Institute of Information Science Academia Sinica
講 題: Cross-lingual Cross-media Relation and Event Structure Transfer
講 者: Heng Ji 教授 (Department of Computer Science, University of Illinois at Urbana-Champaign)
時 間: 2019-12-17 (Tue) 10:00 – 12:00
地 點: 資訊所新館106演講廳
邀請人: 蘇克毅
摘要:

The identification of complex semantic graph structures such as events and entity relations from unstructured texts, already a challenging Information Extraction task, is doubly difficult to extract from sources written in under-resourced and under-annotated languages. We investigate the suitability of cross-lingual cross-media graph structure transfer techniques for these tasks. Previous efforts on cross-lingual transfer are limited to sequence level. In contrast, we observe that relational facts are typically expressed by identifiable structured graph patterns across multiple languages and data modalities. We exploit relation- and event-relevant language-universal and modality-universal features, leveraging both symbolic (including part-of-speech and dependency path) and distributional (including type representation and contextualized representation) information. We then represent all entity mentions, event triggers, and contexts into this complex and structured multilingual common space, using graph convolutional networks. In this way all the sentences from multiple languages, along with visual objects from images are represented as one shared unified graph representation. We then train a relation or event extractor from source language annotations and apply it to the target language and images.

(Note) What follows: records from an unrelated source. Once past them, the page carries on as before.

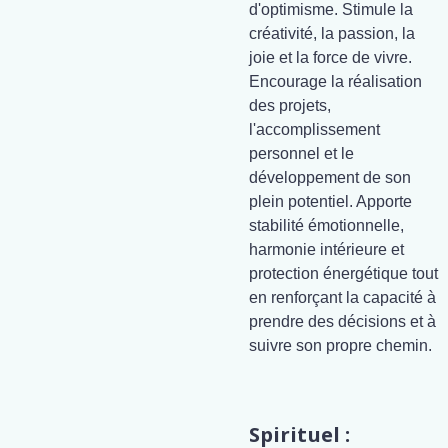
d'optimisme. Stimule la
créativité, la passion, la
joie et la force de vivre.
Encourage la réalisation
des projets,
l'accomplissement
personnel et le
développement de son
plein potentiel. Apporte
stabilité émotionnelle,
harmonie intérieure et
protection énergétique tout
en renforçant la capacité à
prendre des décisions et à
suivre son propre chemin.
Spirituel :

Extensive experiments on cross-lingual and cross-media relation and event transfer demonstrate that our approach achieves performance comparable to state-of-the-art supervised models trained on up to 3,000 manually annotated mentions, and dramatically outperforms methods learned from flat representation. I will show a preliminary demo on applying the resultant event knowledge base for automatic history book generation.


BIO:

Heng Ji is a professor at Computer Science Department of University of Illinois at Urbana-Champaign. She received her B.A. and M. A. in Computational Linguistics from Tsinghua University, and her M.S. and Ph.D. in Computer Science from New York University. Her research interests focus on Natural Language Processing, especially on Information Extraction and Knowledge Base Population. She is selected as "Young Scientist" and a member of the Global Future Council on the Future of Computing by the World Economic Forum in 2016 and 2017. The awards she received include "AI's 10 to Watch" Award by IEEE Intelligent Systems in 2013 and NSF CAREER award in 2009. She has coordinated the NIST TAC Knowledge Base Population task since 2010. She is the associate editor for IEEE/ACM Transaction on Audio, Speech, and Language Processing, and served as the Program Committee Co-Chair of many conferences including NAACL-HLT2018.